Collected data entries:
********************

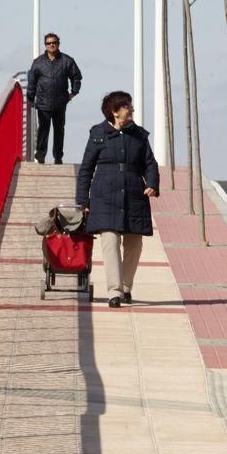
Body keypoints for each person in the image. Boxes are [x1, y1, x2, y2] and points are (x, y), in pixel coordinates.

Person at [76, 91, 159, 308]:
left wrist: (152, 183)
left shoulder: (139, 135)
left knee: (135, 245)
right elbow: (86, 169)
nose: (131, 109)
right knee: (110, 243)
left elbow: (150, 163)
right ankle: (114, 292)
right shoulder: (98, 133)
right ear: (115, 112)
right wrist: (82, 200)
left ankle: (126, 286)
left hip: (133, 194)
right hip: (105, 195)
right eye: (127, 107)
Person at [26, 32, 82, 165]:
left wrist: (73, 92)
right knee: (43, 130)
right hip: (43, 103)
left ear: (58, 44)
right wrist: (30, 98)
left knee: (59, 131)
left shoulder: (67, 61)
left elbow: (76, 77)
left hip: (60, 102)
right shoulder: (38, 62)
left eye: (54, 43)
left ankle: (58, 157)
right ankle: (40, 155)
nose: (52, 45)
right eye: (49, 43)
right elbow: (32, 81)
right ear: (45, 45)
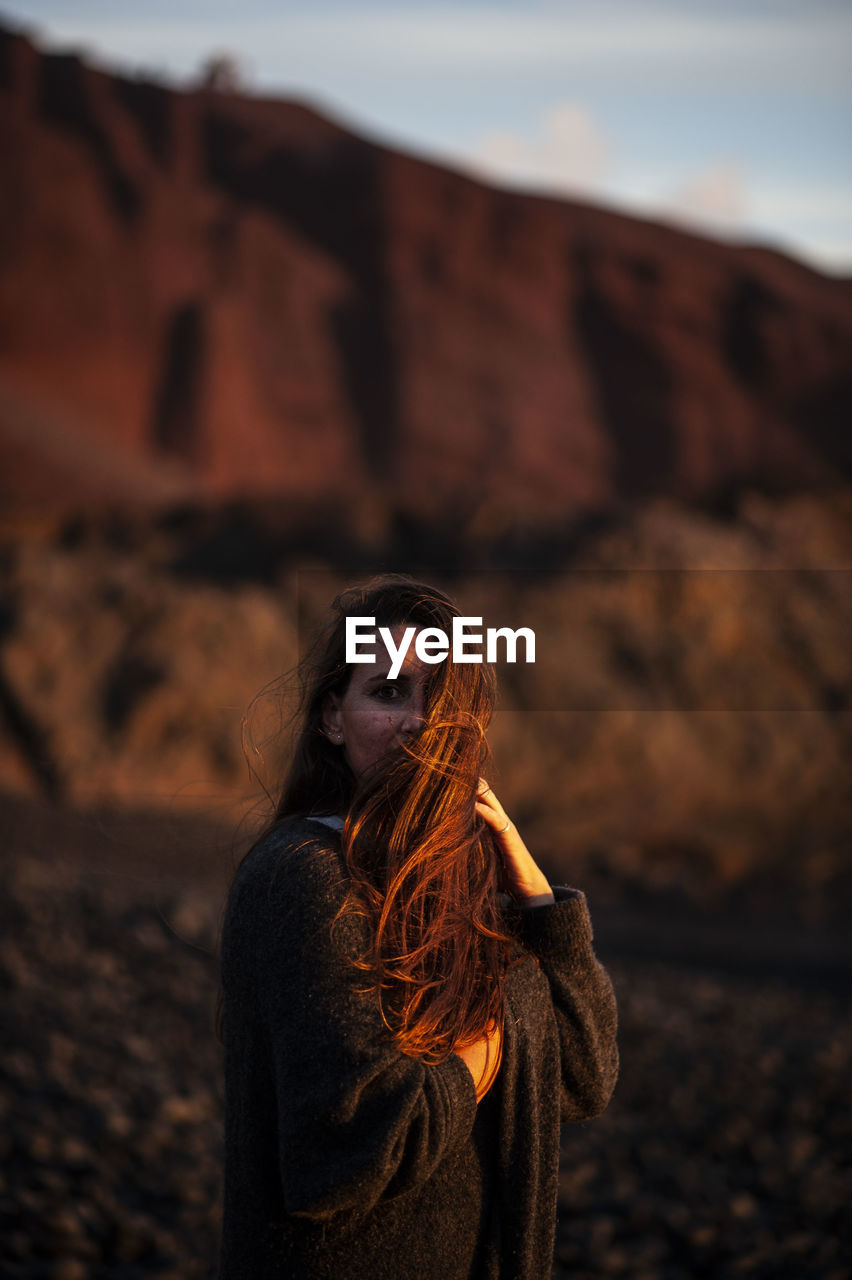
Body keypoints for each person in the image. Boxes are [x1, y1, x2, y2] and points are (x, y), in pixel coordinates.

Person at [219, 575, 618, 1280]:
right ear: (332, 718)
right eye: (389, 692)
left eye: (443, 700)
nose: (421, 723)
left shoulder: (465, 888)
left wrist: (530, 885)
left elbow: (583, 1077)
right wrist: (488, 1052)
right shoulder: (305, 876)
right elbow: (341, 1150)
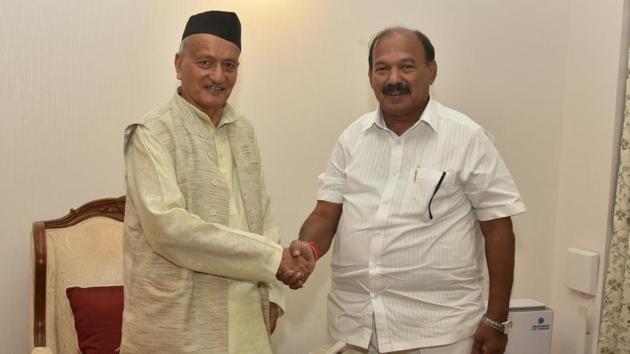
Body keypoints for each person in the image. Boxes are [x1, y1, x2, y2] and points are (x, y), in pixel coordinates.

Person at [293, 27, 526, 354]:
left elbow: (499, 229)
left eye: (406, 66)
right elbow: (325, 213)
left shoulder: (468, 138)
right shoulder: (352, 139)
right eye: (382, 68)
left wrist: (496, 320)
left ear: (431, 71)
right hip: (354, 329)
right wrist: (308, 248)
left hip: (438, 334)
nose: (393, 78)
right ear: (370, 75)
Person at [120, 10, 312, 354]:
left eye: (230, 65)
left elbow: (262, 216)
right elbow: (170, 230)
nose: (218, 76)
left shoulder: (244, 130)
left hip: (247, 321)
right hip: (178, 326)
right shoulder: (152, 133)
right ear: (179, 65)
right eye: (205, 62)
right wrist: (273, 260)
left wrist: (275, 293)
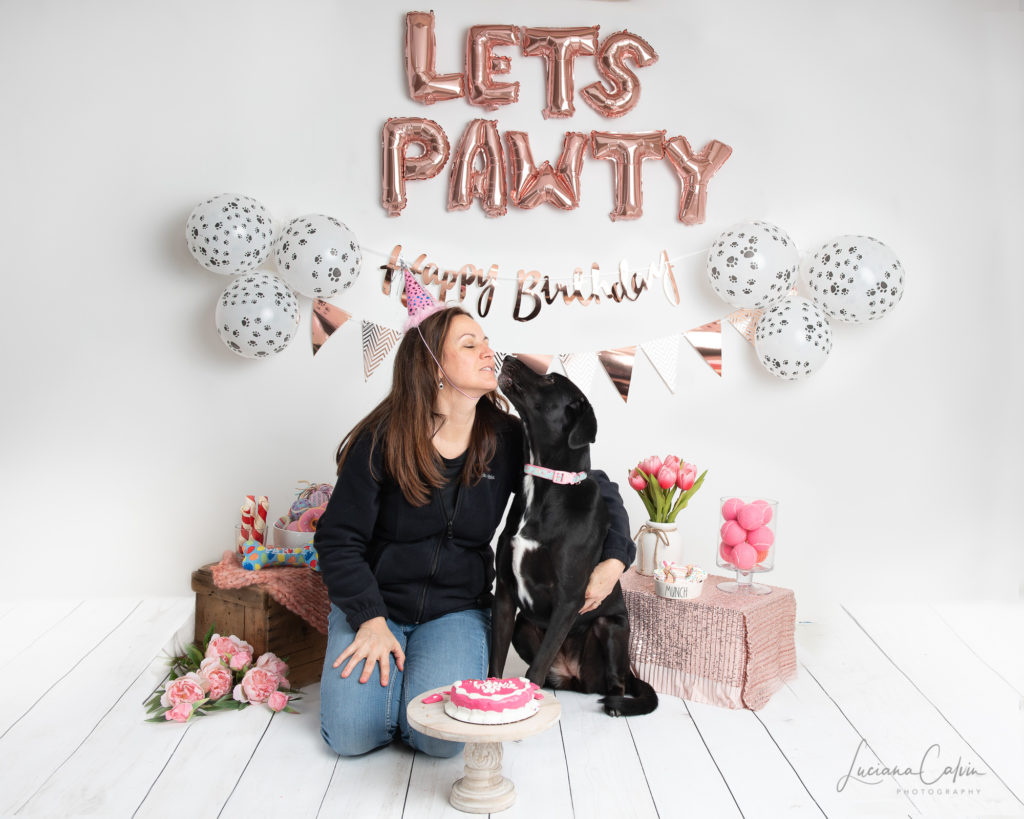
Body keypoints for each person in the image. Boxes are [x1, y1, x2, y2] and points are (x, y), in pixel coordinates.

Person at [316, 274, 635, 758]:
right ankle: (387, 673)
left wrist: (614, 560)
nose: (489, 351)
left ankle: (418, 673)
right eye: (470, 344)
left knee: (441, 742)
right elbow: (338, 539)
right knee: (353, 737)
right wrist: (368, 618)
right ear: (434, 365)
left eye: (486, 340)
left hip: (457, 611)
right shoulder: (384, 438)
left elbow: (593, 485)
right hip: (375, 605)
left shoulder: (506, 436)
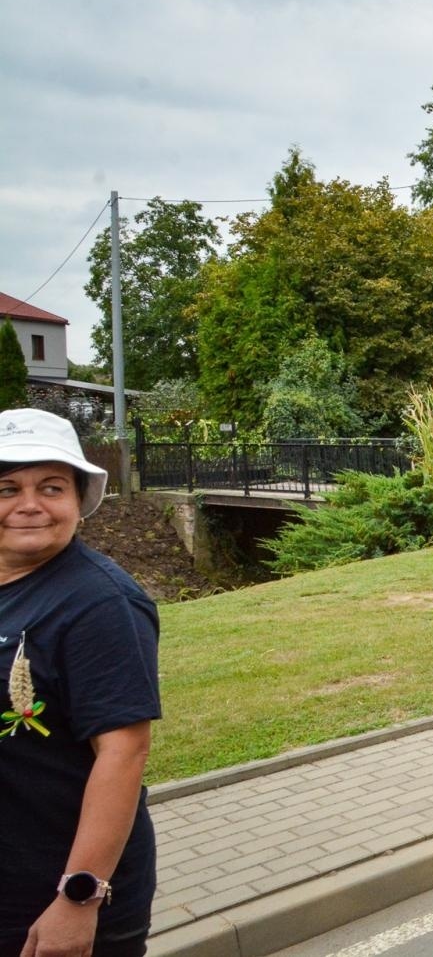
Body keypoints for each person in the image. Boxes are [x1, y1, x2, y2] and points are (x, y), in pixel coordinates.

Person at [0, 408, 161, 957]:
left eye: (51, 486)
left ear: (76, 500)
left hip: (49, 896)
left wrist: (78, 899)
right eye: (7, 488)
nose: (28, 505)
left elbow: (124, 752)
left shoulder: (99, 602)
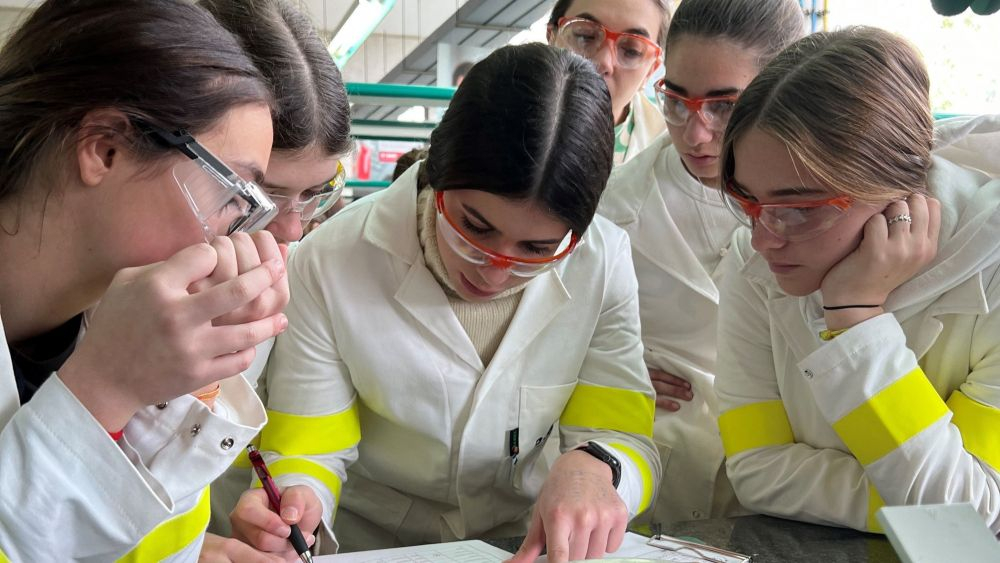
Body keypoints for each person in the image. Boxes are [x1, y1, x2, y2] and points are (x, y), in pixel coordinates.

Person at [231, 43, 660, 563]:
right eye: (474, 228)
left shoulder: (603, 262)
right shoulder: (331, 260)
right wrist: (301, 502)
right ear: (437, 171)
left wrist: (598, 466)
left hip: (519, 542)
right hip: (377, 544)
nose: (494, 272)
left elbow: (624, 437)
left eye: (536, 250)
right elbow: (310, 444)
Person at [0, 0, 290, 560]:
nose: (237, 234)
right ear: (104, 148)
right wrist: (105, 390)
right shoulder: (108, 355)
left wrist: (181, 385)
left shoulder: (104, 326)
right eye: (234, 195)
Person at [715, 26, 1000, 533]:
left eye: (799, 210)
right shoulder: (751, 261)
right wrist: (913, 503)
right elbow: (756, 471)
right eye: (749, 202)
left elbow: (967, 516)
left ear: (900, 189)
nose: (762, 241)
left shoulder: (993, 271)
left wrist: (856, 317)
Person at [598, 0, 805, 526]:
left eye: (725, 106)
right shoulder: (611, 210)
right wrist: (600, 363)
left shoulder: (836, 207)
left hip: (796, 475)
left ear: (792, 89)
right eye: (675, 101)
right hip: (662, 480)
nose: (695, 134)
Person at [197, 0, 354, 548]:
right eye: (259, 196)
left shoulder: (267, 263)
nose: (291, 229)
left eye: (315, 194)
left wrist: (294, 491)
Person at [547, 0, 671, 164]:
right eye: (585, 36)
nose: (603, 62)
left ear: (650, 71)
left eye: (631, 51)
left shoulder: (670, 152)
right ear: (551, 37)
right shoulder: (511, 112)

********************

WORK TASK = Could the data above be repeated exactly, with every picture dropped?

RESPONSE AREA =
Body keypoints for each person in the image. Boxes are [x1, y1, x2, y2] and points are (x, y), in pixel coordinates.

Person at [76, 91, 159, 308]:
left wrist: (152, 183)
left shoulder: (139, 135)
left knee: (135, 245)
right elbow: (86, 169)
nose: (131, 109)
right knee: (110, 243)
left elbow: (150, 163)
right ankle: (114, 292)
right shoulder: (98, 133)
right ear: (115, 112)
right wrist: (82, 200)
left ankle: (126, 286)
left hip: (133, 194)
right hip: (105, 195)
right eye: (127, 107)
Person at [26, 32, 82, 165]:
left wrist: (73, 92)
right knee: (43, 130)
right hip: (43, 103)
left ear: (58, 44)
right wrist: (30, 98)
left knee: (59, 131)
left shoulder: (67, 61)
left elbow: (76, 77)
left hip: (60, 102)
right shoulder: (38, 62)
left eye: (54, 43)
left ankle: (58, 157)
right ankle: (40, 155)
nose: (52, 45)
right eye: (49, 43)
right elbow: (32, 81)
right ear: (45, 45)
Body keypoints for each person in the image. Boxes are [x1, y1, x2, y2] and points are (x, y), in pixel coordinates.

Person at [219, 575, 618, 1280]:
right ear: (332, 718)
right eye: (389, 692)
left eye: (443, 700)
nose: (421, 723)
left shoulder: (465, 888)
left wrist: (530, 885)
left elbow: (583, 1077)
right wrist: (488, 1052)
right shoulder: (305, 876)
right elbow: (341, 1150)
Body keypoints for each person in the image. Boxes are [x1, y1, x2, y2] and points are (x, y), in pixel coordinates.

Person at [293, 27, 526, 354]:
left elbow: (499, 229)
left eye: (406, 66)
right elbow: (325, 213)
left shoulder: (468, 138)
right shoulder: (352, 139)
right eye: (382, 68)
left wrist: (496, 320)
left ear: (431, 71)
right hip: (354, 329)
right wrist: (308, 248)
left hip: (438, 334)
nose: (393, 78)
right ear: (370, 75)
Person at [120, 10, 312, 354]:
left eye: (230, 65)
left elbow: (262, 216)
right elbow: (170, 230)
nose: (218, 76)
left shoulder: (244, 130)
left hip: (247, 321)
right hip: (178, 326)
right shoulder: (152, 133)
right ear: (179, 65)
right eye: (205, 62)
right wrist: (273, 260)
left wrist: (275, 293)
Body keypoints for each person in the image. Boxes are [x1, y1, x2, y2] and points are (x, y), in pixel coordinates.

Person at [316, 274, 635, 758]:
right ankle: (387, 673)
left wrist: (614, 560)
nose: (489, 351)
left ankle: (418, 673)
right eye: (470, 344)
left knee: (441, 742)
right elbow: (338, 539)
right knee: (353, 737)
right wrist: (368, 618)
right ear: (434, 365)
left eye: (486, 340)
left hip: (457, 611)
right shoulder: (384, 438)
left elbow: (593, 485)
right hip: (375, 605)
left shoulder: (506, 436)
Body keypoints for each person in the image. Boxes are [x1, y1, x2, y2] and points are (x, y), in pixel coordinates.

Person at [0, 408, 161, 957]:
left eye: (51, 486)
left ear: (76, 500)
left hip: (49, 896)
left wrist: (78, 899)
right eye: (7, 488)
nose: (28, 505)
left elbow: (124, 752)
left shoulder: (99, 602)
Body keypoints for each person in the image. Boxes are [x1, y1, x2, y2] and points are (x, y), in pixel coordinates.

Person at [231, 43, 660, 563]:
right eye: (474, 228)
left shoulder: (603, 262)
right shoulder: (331, 260)
right wrist: (301, 502)
right ear: (437, 171)
left wrist: (598, 466)
left hip: (519, 542)
right hip: (377, 544)
nose: (494, 272)
left elbow: (624, 437)
left eye: (536, 250)
right elbow: (310, 444)
Person at [0, 0, 290, 560]:
nose: (237, 234)
right ear: (104, 148)
right wrist: (105, 390)
right shoulder: (108, 355)
left wrist: (181, 385)
left shoulder: (104, 326)
right eye: (234, 195)
Person at [715, 26, 1000, 533]:
left eye: (799, 210)
right shoulder: (751, 261)
right wrist: (913, 503)
right elbow: (756, 471)
right eye: (749, 202)
left elbow: (967, 516)
left ear: (900, 189)
nose: (762, 241)
left shoulder: (993, 271)
left wrist: (856, 317)
Person at [598, 0, 805, 526]:
left eye: (725, 106)
right shoulder: (611, 210)
right wrist: (600, 363)
left shoulder: (836, 207)
left hip: (796, 475)
left ear: (792, 89)
right eye: (675, 101)
right hip: (662, 480)
nose: (695, 134)
Person at [197, 0, 354, 548]:
right eye: (259, 196)
left shoulder: (267, 263)
nose: (291, 229)
left eye: (315, 194)
left wrist: (294, 491)
Person at [547, 0, 671, 164]:
right eye: (585, 36)
nose: (603, 62)
left ear: (650, 71)
left eye: (631, 51)
left shoulder: (670, 152)
right ear: (551, 37)
right shoulder: (511, 112)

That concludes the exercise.